Dining


Monday, 06/08/2018 11:36

The T-Art celebrates 1st anniversary serving Vietnamese food like art

All set: Decorated dining table set in the country life mode. Photo courtesy of The T-Art
Viet Nam News

HA NOI —Diners were treated to extravagant food and wine pairings in a private dinner party at T-Art in the heart of Ha Noi’s Old Quarter on Tuesday.

"I’m very happy that T-Art has been receiving rave reviews and has been rated five stars by the diners only," said Thai Thanh Thuy, the establishment co-founder.

Focusing on serving Vietnamese cuisine in the most modern and artsy way, Thuy has been working with chef Hai Anh, a popular cook and author to work on a special menu. Anh previously worked at the Nineteen 11 Restaurant in Ha Noi and Veranda Resort in Phu Quoc.

"I would like to bring you back, with this menu, on a journey back to your prime time," she said opening the party. "Imagine you’re at your parent’s home, having your most favourite dishes on a beautiful summer afternoon, feeling the sweet smell of jasmine from the front yard."

The three-on-a-stone-placard appetizers promised a great party ahead: tamarind crab on a shrimp cracker, beef with mustard leaves roll and mini-frogmeat fried pancake.

After the warm-up chatting downstairs, we walked two flights of stairs to the main big room. A beautiful party table decorated with all kinds of spices and peppers, fresh chili and onions. A nice aroma of spice filled the room accompanied by contemporary Vietnamese music.

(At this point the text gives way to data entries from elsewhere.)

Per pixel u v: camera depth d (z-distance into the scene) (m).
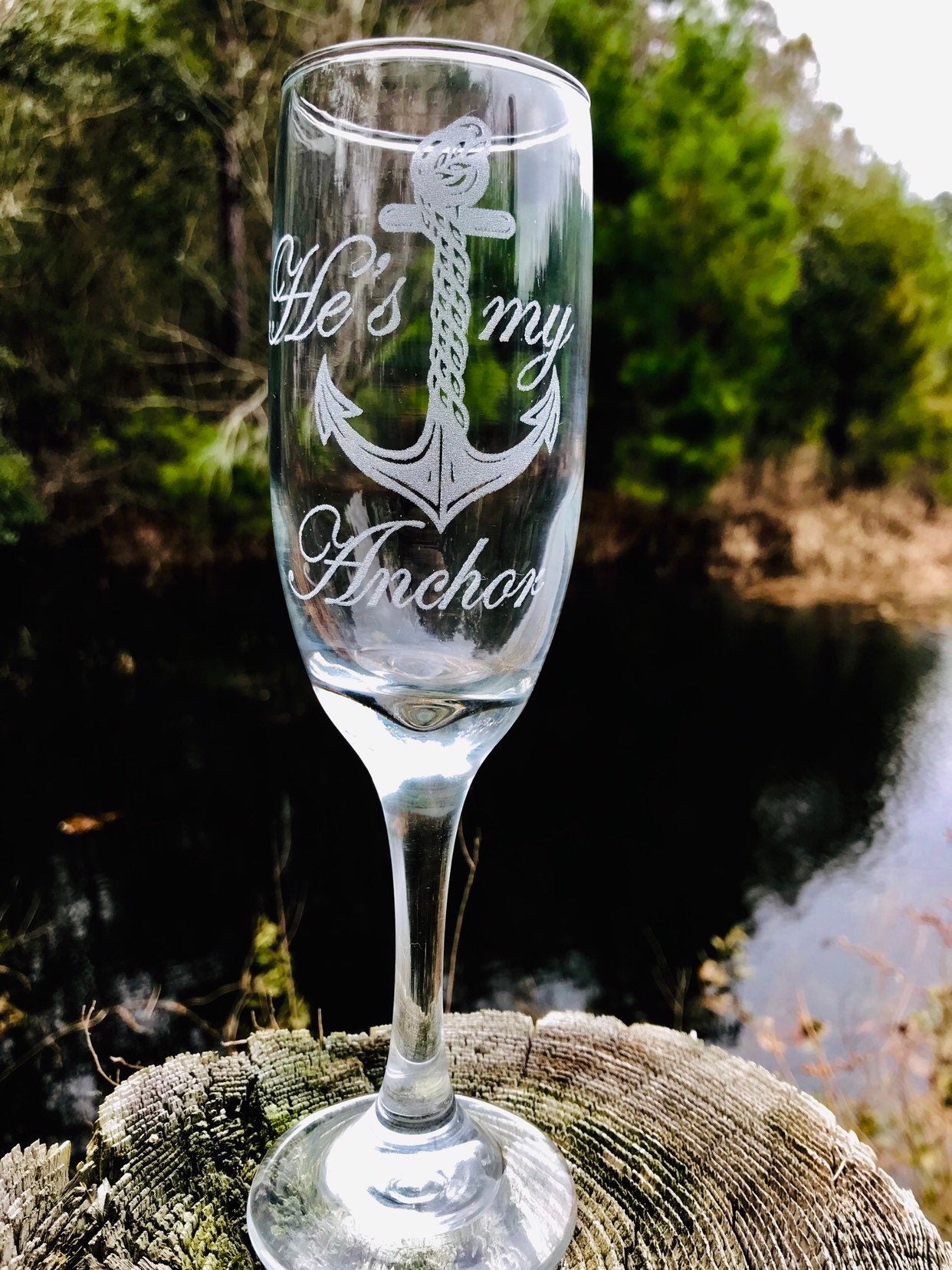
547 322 0.17
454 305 0.16
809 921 0.71
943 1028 0.56
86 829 0.78
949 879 0.76
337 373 0.16
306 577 0.18
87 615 1.06
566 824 0.83
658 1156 0.24
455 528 0.17
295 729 0.94
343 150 0.16
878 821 0.84
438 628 0.17
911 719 1.00
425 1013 0.22
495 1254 0.20
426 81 0.16
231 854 0.76
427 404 0.16
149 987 0.63
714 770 0.91
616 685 1.06
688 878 0.76
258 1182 0.22
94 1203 0.22
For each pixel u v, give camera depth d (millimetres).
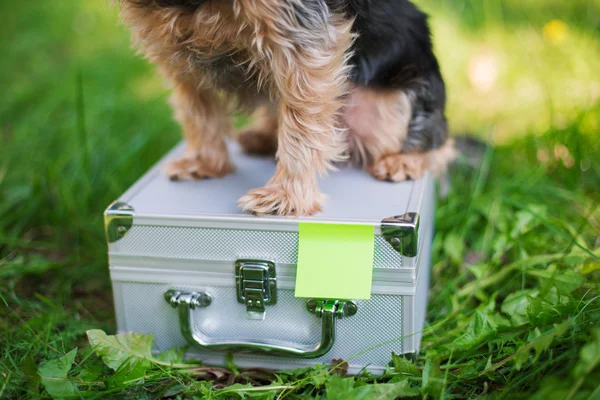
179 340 806
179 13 757
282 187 783
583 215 956
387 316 759
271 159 916
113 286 798
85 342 833
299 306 771
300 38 750
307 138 779
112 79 1393
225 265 771
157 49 803
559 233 865
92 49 1567
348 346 774
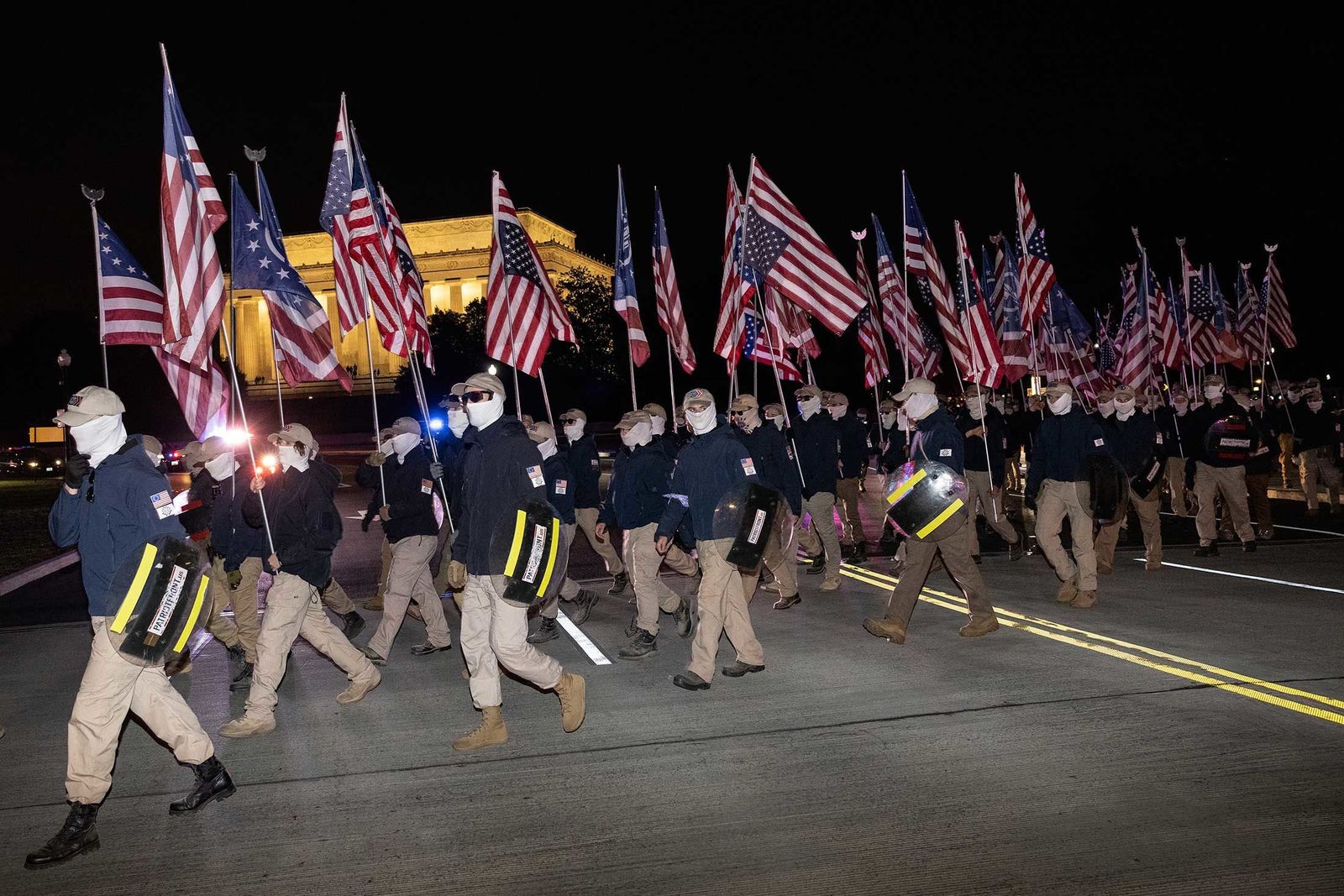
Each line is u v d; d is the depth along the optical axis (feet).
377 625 31.53
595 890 13.15
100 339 26.48
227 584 24.26
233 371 24.06
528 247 32.91
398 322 33.01
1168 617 27.66
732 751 18.12
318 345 31.53
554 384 186.09
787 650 25.50
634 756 18.07
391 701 22.39
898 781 16.38
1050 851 13.73
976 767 16.88
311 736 20.02
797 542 38.68
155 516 15.30
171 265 23.09
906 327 48.19
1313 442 49.62
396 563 25.73
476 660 18.89
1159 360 65.67
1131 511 54.19
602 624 30.07
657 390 185.78
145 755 19.30
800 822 14.97
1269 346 70.64
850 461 40.40
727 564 22.21
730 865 13.70
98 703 14.94
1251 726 18.37
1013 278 57.06
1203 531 38.11
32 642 30.76
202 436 27.81
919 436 28.22
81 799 14.78
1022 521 41.42
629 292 36.94
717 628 22.24
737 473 22.15
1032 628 26.84
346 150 33.40
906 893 12.76
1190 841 13.85
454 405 30.50
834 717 19.80
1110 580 33.76
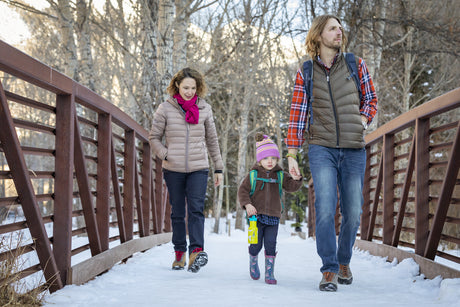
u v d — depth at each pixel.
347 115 3.26
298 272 4.19
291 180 3.67
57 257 2.97
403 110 17.66
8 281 2.33
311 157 3.31
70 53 11.54
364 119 3.36
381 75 17.89
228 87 26.56
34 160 32.28
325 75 3.34
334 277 3.04
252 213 3.55
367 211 6.39
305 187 27.50
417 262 3.68
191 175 4.24
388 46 11.79
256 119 30.39
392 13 12.30
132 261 4.76
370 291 3.04
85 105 3.58
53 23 16.62
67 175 3.01
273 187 3.67
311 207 11.84
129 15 13.87
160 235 6.95
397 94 19.64
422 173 3.85
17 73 2.46
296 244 9.01
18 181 2.61
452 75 18.39
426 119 3.87
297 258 5.54
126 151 5.23
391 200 5.03
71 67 11.54
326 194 3.19
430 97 19.53
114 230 11.06
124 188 5.12
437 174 16.75
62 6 11.43
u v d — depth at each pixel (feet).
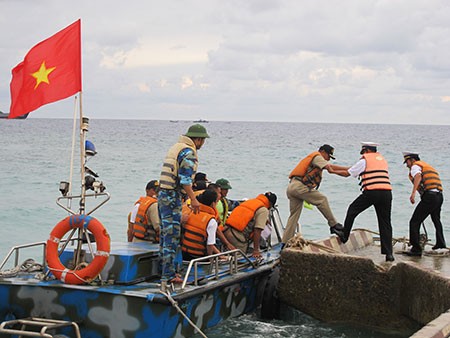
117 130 342.03
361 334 23.66
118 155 131.23
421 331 15.88
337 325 24.38
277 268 26.43
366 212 60.80
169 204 21.99
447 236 50.49
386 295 23.75
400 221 57.72
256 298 26.18
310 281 24.76
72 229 21.76
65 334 20.38
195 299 21.53
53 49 22.54
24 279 21.52
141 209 26.23
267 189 78.48
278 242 32.60
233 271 24.89
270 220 31.58
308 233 51.24
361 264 24.11
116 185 78.23
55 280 21.29
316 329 24.03
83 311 20.34
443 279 21.29
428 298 22.11
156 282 21.97
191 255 25.14
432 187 30.83
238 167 106.52
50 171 93.66
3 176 85.92
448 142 243.60
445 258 30.86
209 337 22.58
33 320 20.06
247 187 80.48
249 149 161.79
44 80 22.41
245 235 27.35
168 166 22.04
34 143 170.40
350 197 70.28
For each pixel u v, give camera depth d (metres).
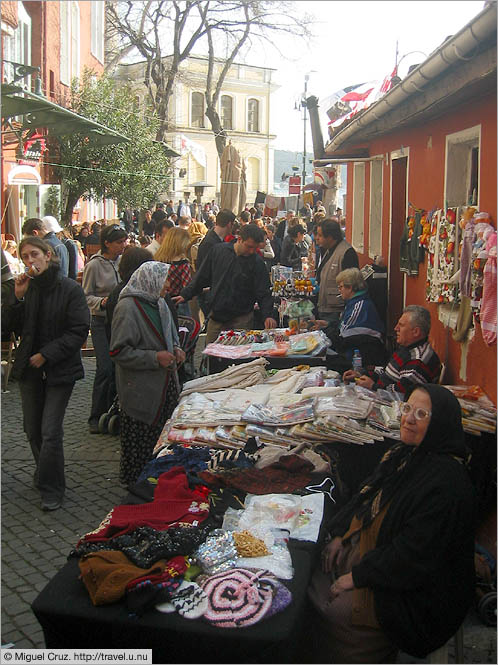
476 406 4.42
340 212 19.34
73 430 7.31
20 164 15.17
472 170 6.19
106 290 7.11
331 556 3.40
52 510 5.32
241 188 16.20
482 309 4.57
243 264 7.52
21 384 5.39
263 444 4.37
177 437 4.48
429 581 2.98
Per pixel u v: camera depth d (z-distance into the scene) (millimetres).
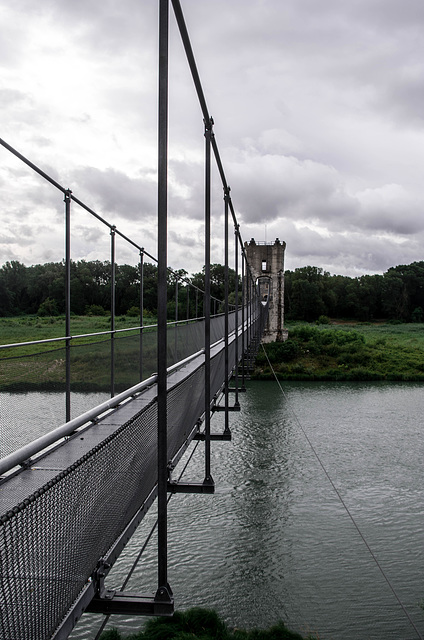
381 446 23922
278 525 15531
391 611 11422
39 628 2094
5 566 1848
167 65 3189
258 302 28953
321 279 110812
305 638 10656
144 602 3318
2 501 2807
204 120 5559
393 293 105438
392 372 46375
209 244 5875
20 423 3430
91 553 2666
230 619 11164
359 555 13820
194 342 11227
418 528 15508
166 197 3281
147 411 3754
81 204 4871
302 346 52219
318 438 24953
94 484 2699
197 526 15375
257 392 38000
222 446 23375
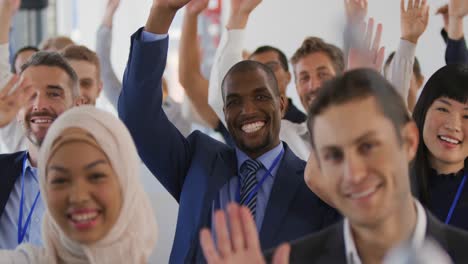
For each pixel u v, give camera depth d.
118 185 1.60
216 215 1.31
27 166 2.53
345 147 1.23
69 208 1.55
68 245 1.60
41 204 2.48
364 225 1.28
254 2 3.10
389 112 1.24
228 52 3.10
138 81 2.45
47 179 1.57
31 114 2.56
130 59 2.48
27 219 2.46
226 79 2.48
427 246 1.10
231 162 2.46
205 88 3.53
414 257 1.07
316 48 3.38
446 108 2.25
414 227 1.30
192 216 2.38
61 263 1.62
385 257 1.30
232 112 2.43
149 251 1.67
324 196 1.91
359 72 1.29
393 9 4.63
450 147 2.24
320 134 1.26
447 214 2.24
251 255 1.29
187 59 3.56
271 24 5.77
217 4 5.93
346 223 1.36
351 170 1.22
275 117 2.43
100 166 1.57
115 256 1.59
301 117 3.37
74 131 1.58
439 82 2.28
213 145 2.54
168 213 3.86
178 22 5.83
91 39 6.73
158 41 2.44
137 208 1.63
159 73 2.46
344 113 1.23
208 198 2.37
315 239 1.40
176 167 2.53
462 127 2.24
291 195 2.33
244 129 2.41
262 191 2.38
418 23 2.98
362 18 3.07
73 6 6.77
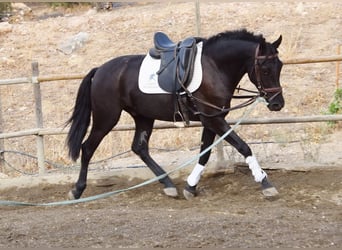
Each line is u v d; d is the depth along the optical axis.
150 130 12.31
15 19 29.78
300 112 17.58
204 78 10.99
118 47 24.47
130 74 11.62
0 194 12.94
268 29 23.66
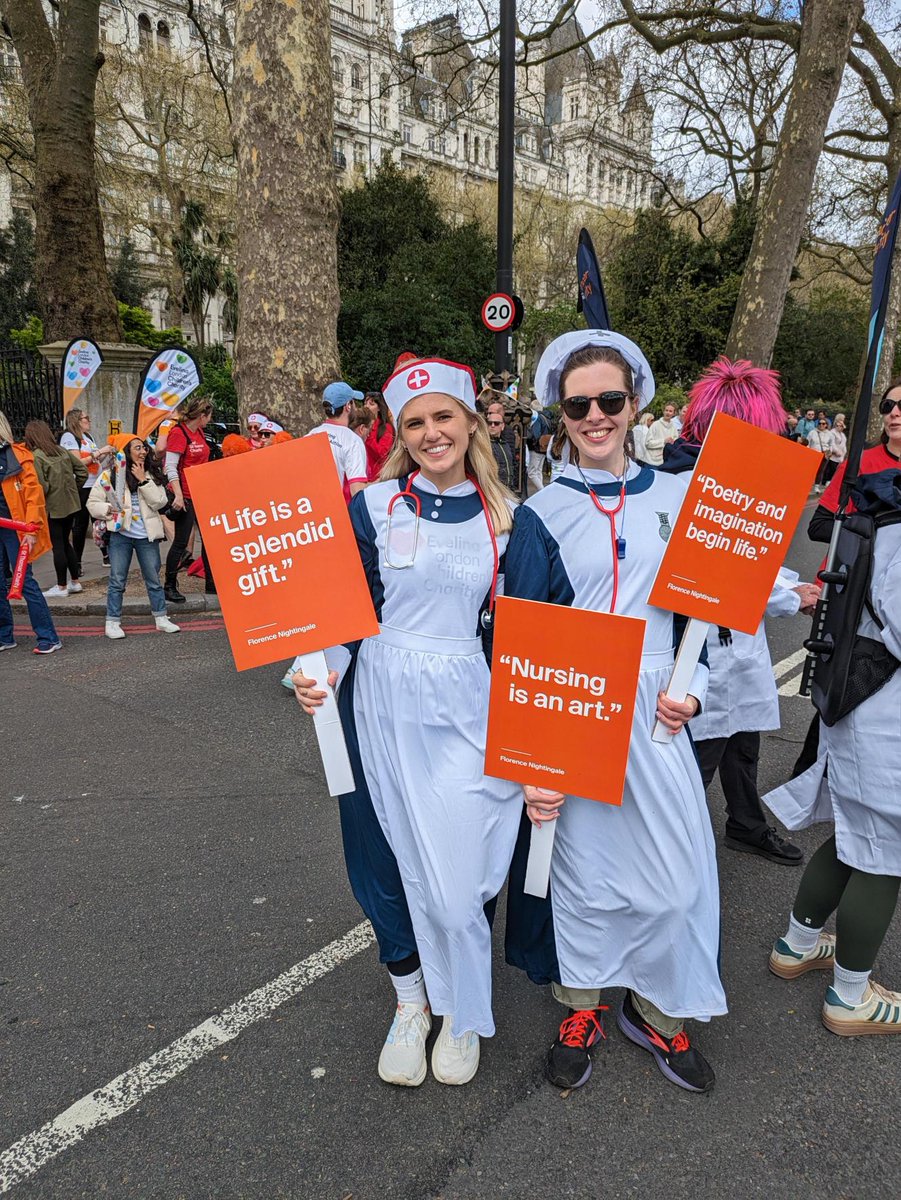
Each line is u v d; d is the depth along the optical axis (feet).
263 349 25.34
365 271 74.02
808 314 95.61
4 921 9.21
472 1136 6.28
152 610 22.31
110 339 39.78
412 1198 5.76
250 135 24.07
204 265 90.68
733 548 5.94
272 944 8.76
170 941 8.82
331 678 6.41
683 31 48.49
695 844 6.15
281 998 7.91
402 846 6.34
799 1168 5.98
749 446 5.85
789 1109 6.53
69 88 36.60
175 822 11.50
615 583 6.13
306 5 23.22
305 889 9.81
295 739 14.49
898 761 6.59
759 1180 5.88
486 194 120.67
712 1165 6.00
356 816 6.68
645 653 6.21
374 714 6.40
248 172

Followed on the southern trait of the appetizers, the starters delighted the diners with the crispy pan-seared pho with prawns and the sweet and sour of banana flower and young coconut root salad.

The pan-seared dish needed to flame in the food so diners could feel the smoke while eating.

I had never met Chef Hai Anh before though I had dined at the T-Art several times before.

This time she had done something quite bold: Putting pigeon and fish as the main course on one plate. And she did something even bolder with the wine pairing, putting the pigeon and fish with red wine.

"This is absolutely amazing," commented someone at the table. "I don’t know how you made it, Hai Anh," she said, "but your pigeon tastes so good, it feels like meat, red meat."

Hai Anh’s fish was no stranger to Vietnamese eaters: stewed fish in a clay pot. Improvising the signature stew dish from Dai Hoang Village in Ha Nam Province, Hai Anh was brave trying to pair it with red wine.

"Every drop of sauce on the plate counts," she said. Each bite gave a surprising and flavourful taste to go with the fishy texture.

As for desert, the yogurt wrapped around fermented black rice was a delight.

The party went on in the downpour of summer rain outside, which submerged a large part of the outskirts of Ha Noi. It was a treat for those who ventured out into the rain earlier that evening, to support the efforts of the T-Art team to treat Vietnamese food in an artistic way and bring it to a new level of appreciation and gratitude. All the new dishes will be available in the new menu starting from August 10. — VNS

Possible of the impossible: Having pigeon and fish on the same plate, try it out.
Getting started: Pan-seared ’pho" with shrimp stuffing and banana flower & coconut root salad.